Cette opération s’inscrit dans la stratégie nationale de lutte contre la criminalité économique et financière, fondée sur la dépossession des auteurs d’infractions, du produit de leurs activités illicites, dans une démarche visant à préserver la valeur économique des biens saisis. Le produit de cette vente, à l’instar de ceux des précédentes opérations, est conservé sur un compte ouvert dans les livres du Trésor public, jusqu’à l’issue définitive des procédures judiciaires, conformément aux dispositions légales en vigueur.
Pour rappel, l’AGRAC est un établissement public de type particulier, chargé d’exécuter les décisions de gel, de saisie et de confiscation des avoirs prononcées dans le cadre des procédures pénales et administratives.

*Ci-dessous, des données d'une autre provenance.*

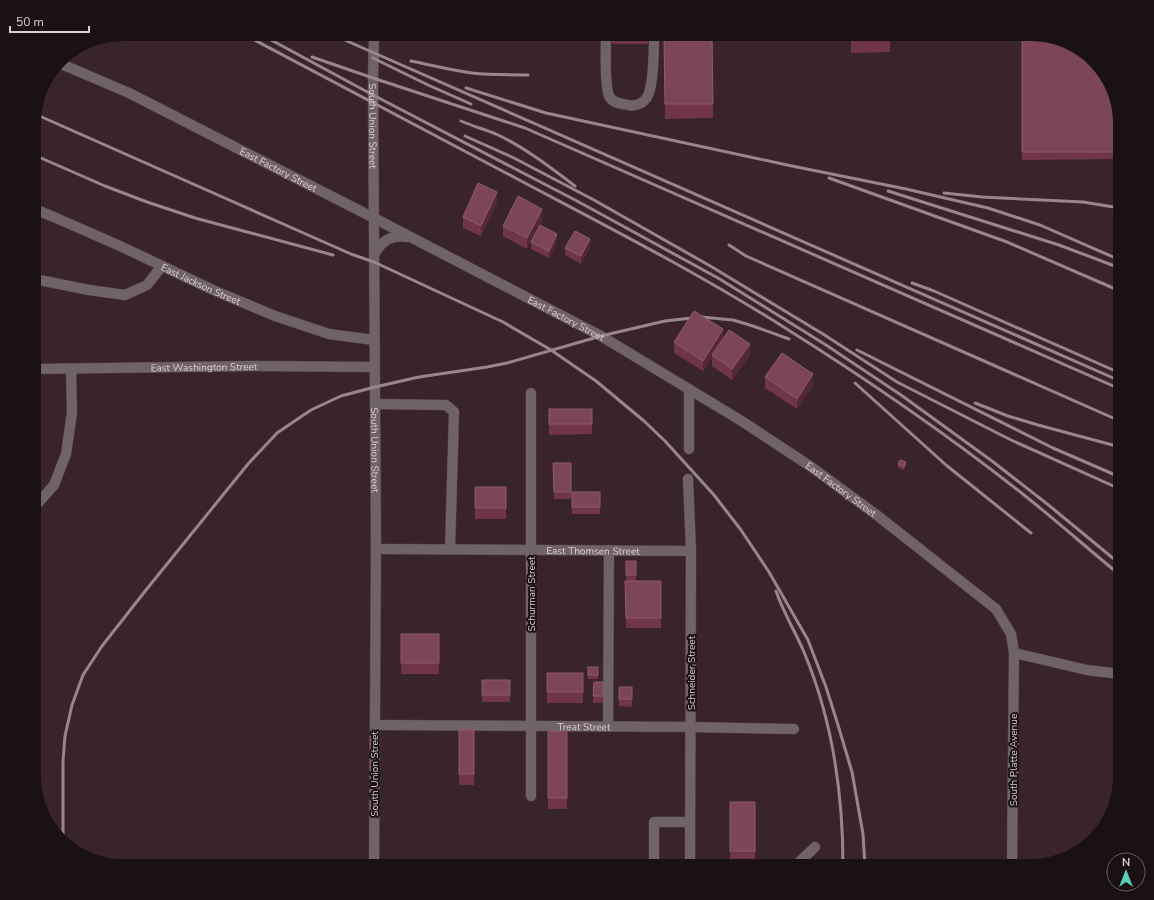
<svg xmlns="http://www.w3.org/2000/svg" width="1154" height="900" viewBox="0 0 1154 900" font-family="'Nunito Sans',sans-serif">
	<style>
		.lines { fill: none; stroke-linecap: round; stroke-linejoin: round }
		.minor-casing { stroke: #543f46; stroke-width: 11 }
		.minor { stroke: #6f6366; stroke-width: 10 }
		.rail { stroke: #98868b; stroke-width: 3 }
		.wall { fill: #71354b }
		.shaded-wall { fill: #562738 }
		.building { fill: #7d455a; stroke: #8c5b6c }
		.labels { text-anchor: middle; stroke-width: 4; stroke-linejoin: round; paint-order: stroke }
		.street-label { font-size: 10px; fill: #ddcfd2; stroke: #1a1114 }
	</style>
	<rect width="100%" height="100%" fill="#3a242b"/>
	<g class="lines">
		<g class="minor-casing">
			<g id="minor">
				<path id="s1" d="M 374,34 L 373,78 L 376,549 L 374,866"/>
				<path d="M 606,34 C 606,49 604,83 609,96 C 612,103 621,104 628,105 C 637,107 646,102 649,93 C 654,78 654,50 654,34"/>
				<path id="s2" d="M 59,63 L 129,93 L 180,119 L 374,218 L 601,336 L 740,420 L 810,466 L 878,516 L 996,609 L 1011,634 L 1014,653 L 1012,866"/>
				<path id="s3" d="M 34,209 L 54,217 L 120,246 L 213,290 L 275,316 L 329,334 L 374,340"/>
				<path d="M 374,255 C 382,240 391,235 408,237"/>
				<polyline points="34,279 89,290 125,295 147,285 162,266"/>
				<path id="s4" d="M 34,369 L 251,366 L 374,367"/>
				<polyline points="689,389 689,449"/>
				<polyline points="531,393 531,796"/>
				<polyline points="375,404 446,405 454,412 450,549"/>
				<polyline points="688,479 691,551 690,866"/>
				<polyline points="34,505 38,503 54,485 66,454 72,413 71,369"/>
				<path id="s5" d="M 376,549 L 691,551"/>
				<polyline points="1014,653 1087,670 1120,674"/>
				<path id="s6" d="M 375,725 L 690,727 L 794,729"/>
				<polyline points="608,726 609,550"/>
				<polyline points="654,866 654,822 690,822"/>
				<polyline points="795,866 815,847"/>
			</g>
		</g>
		<use href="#minor" class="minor"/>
		<g class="rail">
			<path d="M 243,34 C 336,83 429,133 523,182 C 610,228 698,273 782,326 C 865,378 947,434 1024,495 C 1057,521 1088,549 1120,575"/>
			<polyline points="260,34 373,95 577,201 718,278 826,345 901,395 992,461 1051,507 1120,564"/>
			<polyline points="331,34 1120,381"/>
			<polyline points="312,57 373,78 525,128 1120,389"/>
			<polyline points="373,58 428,85 471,104"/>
			<path d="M 411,61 C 431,65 451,70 472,73 C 490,75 509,75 528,75"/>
			<polyline points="466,88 546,113 792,166 906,189 988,208 1040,225 1120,260"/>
			<polyline points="35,114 351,254 374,262 503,322 551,350 596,381 644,421 665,441 714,495 741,530 769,572 808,640 826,687 838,725 852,772 863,834 865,866"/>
			<path d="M 461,121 C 472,126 484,129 496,134 C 524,147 550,167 575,186"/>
			<polyline points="465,136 514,158 594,200 712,267 823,334 897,382 1011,440 1120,489"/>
			<polyline points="34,155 105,186 147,202 195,218 333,255"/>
			<polyline points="829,178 1007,242 1120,291"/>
			<polyline points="888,191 1059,245 1120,268"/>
			<polyline points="944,193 982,197 1083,202 1120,208"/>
			<polyline points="729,245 746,256 1120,421"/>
			<polyline points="912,283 934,291 1120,373"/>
			<polyline points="857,350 1053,448 1120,477"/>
			<polyline points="855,383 946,465 1031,533"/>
			<polyline points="975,403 1008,416 1038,425 1120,447"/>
			<path d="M 776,591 C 783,612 795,631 804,652 C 832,719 843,794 843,866"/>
			<polyline points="63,840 63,761 65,736 72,705 83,675 102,646 146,590 248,464 277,433 311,410 341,396 375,387 419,377 487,367 507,363 601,336 665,321 701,317 733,320 753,326 789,339"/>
		</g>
	</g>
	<g class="wall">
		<rect x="577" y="34" width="14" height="7"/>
		<rect x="612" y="34" width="36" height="10"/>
		<polygon points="851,34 890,34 890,52 851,53"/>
		<polygon points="1022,34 1120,123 1120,159 1022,160"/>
		<polygon points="664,36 712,36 713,118 665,119"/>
		<polygon points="497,203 481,236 463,228 463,217"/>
		<polygon points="542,220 527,249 503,236 503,226"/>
		<polygon points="557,241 549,258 531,249 531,242"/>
		<polygon points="590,247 581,264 565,255 565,248"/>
		<polygon points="723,338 750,355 732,380 712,366 712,358 703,371 674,353 674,342"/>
		<polygon points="765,377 813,385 797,409 765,388"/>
		<polygon points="549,409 592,409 592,434 549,435"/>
		<polygon points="553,463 571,463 571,499 554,499"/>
		<polygon points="898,464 906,466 904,470 898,468"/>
		<rect x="475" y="487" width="31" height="32"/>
		<rect x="572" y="492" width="28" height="22"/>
		<polygon points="626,561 636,561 636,581 661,581 661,628 626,628 625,581 626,581"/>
		<rect x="401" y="634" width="38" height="40"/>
		<rect x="588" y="667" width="10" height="12"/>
		<rect x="547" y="673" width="36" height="30"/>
		<rect x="482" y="680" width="28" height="22"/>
		<polygon points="594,682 603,682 603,703 593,703"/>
		<polygon points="619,687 632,687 632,707 619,706"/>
		<rect x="459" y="730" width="15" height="55"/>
		<rect x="548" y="731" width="19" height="78"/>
		<rect x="730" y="802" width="25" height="60"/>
	</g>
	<g class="shaded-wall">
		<polygon points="497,192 497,203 481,236 481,226"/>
		<polygon points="542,209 542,220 527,249 527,238"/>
		<polygon points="557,234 557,241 549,258 549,251"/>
		<polygon points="590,239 590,247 581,264 581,256"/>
		<polygon points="723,329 723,340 712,355 712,358 703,371 703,361"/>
		<polygon points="750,344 750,355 732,380 732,369"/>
		<polygon points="813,374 813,385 797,409 797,399"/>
		<polygon points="906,462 906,466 904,470 904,467"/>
	</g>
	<g class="building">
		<rect x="851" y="34" width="39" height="4"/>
		<polygon points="1022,34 1031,34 1085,52 1111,84 1120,123 1120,152 1022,152"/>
		<polygon points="664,36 712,36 713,104 665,104"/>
		<polygon points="478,183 497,192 481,226 463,217"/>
		<polygon points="518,196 542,209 527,238 503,226"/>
		<polygon points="540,225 557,234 549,251 531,242"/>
		<polygon points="575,231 590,239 581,256 565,248"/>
		<polygon points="694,311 723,329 703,361 674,342"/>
		<polygon points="729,330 750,344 732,369 712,355"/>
		<polygon points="782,353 813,374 797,399 765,377"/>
		<rect x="549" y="409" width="43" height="15"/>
		<polygon points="900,460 906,462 904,467 898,464"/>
		<polygon points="553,463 571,463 571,492 554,492"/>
		<rect x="475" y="487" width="31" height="21"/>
		<rect x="572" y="492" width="28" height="15"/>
		<rect x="626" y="561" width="10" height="14"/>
		<polygon points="625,581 661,581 661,618 626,618"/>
		<rect x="401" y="634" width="38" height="29"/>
		<rect x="588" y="667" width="10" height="8"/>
		<rect x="547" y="673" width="36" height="19"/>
		<rect x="482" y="680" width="28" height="15"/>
		<polygon points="594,682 603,682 603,696 593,696"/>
		<rect x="619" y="687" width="13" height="12"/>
		<rect x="459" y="730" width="15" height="44"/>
		<rect x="548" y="731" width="19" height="67"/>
		<rect x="730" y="802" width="25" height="49"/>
	</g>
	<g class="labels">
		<g class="street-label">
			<text dy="4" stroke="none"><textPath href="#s1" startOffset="92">South Union Street</textPath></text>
			<text dy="4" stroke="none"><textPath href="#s2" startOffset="244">East Factory Street</textPath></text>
			<text dy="4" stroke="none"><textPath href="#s3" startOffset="183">East Jackson Street</textPath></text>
			<text dy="4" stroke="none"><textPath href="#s2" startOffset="568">East Factory Street</textPath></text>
			<text dy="4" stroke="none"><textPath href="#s4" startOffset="170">East Washington Street</textPath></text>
			<text dy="4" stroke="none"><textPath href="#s1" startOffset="416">South Union Street</textPath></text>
			<text dy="4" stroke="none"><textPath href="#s2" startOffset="892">East Factory Street</textPath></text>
			<text dy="4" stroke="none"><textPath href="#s5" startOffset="217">East Thomsen Street</textPath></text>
			<text transform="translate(531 594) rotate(-90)" y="4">Schurman Street</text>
			<text transform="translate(691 673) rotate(-90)" y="4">Schneider Street</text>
			<text dy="4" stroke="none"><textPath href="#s6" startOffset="209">Treat Street</textPath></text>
			<text transform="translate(1013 760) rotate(-90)" y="4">South Platte Avenue</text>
			<text transform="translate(374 774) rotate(-90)" y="4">South Union Street</text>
		</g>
	</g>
	<path d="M0 0H1154V900H0ZM123 41H1031A82 82 0 0 1 1113 123V777A82 82 0 0 1 1031 859H123A82 82 0 0 1 41 777V123A82 82 0 0 1 123 41Z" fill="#1a1114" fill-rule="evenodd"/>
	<g transform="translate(1126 872)"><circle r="19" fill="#1a1114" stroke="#685d60"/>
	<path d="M0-3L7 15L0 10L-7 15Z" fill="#5cceba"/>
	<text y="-6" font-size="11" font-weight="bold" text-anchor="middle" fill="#ddcfd2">N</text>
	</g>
	<path d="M10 26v6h79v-6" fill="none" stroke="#ddcfd2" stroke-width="2"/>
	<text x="16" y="26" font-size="12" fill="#ddcfd2" stroke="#1a1114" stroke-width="3" paint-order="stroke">50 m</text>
</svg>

À ce titre, elle est notamment habilitée à procéder aux ventes avant jugement de biens meubles saisis, lorsque ceux-ci ne sont plus utiles à la manifestation de la vérité et sont susceptibles de dépréciation.
La création de l’AGRAC s’inscrit dans le cadre du renforcement du dispositif national de lutte contre la criminalité économique et financière, notamment la corruption et les infractions assimilées, ainsi que contre le blanchiment de capitaux et le financement du terrorisme, en application du principe selon lequel « nul ne doit tirer profit de son délit ».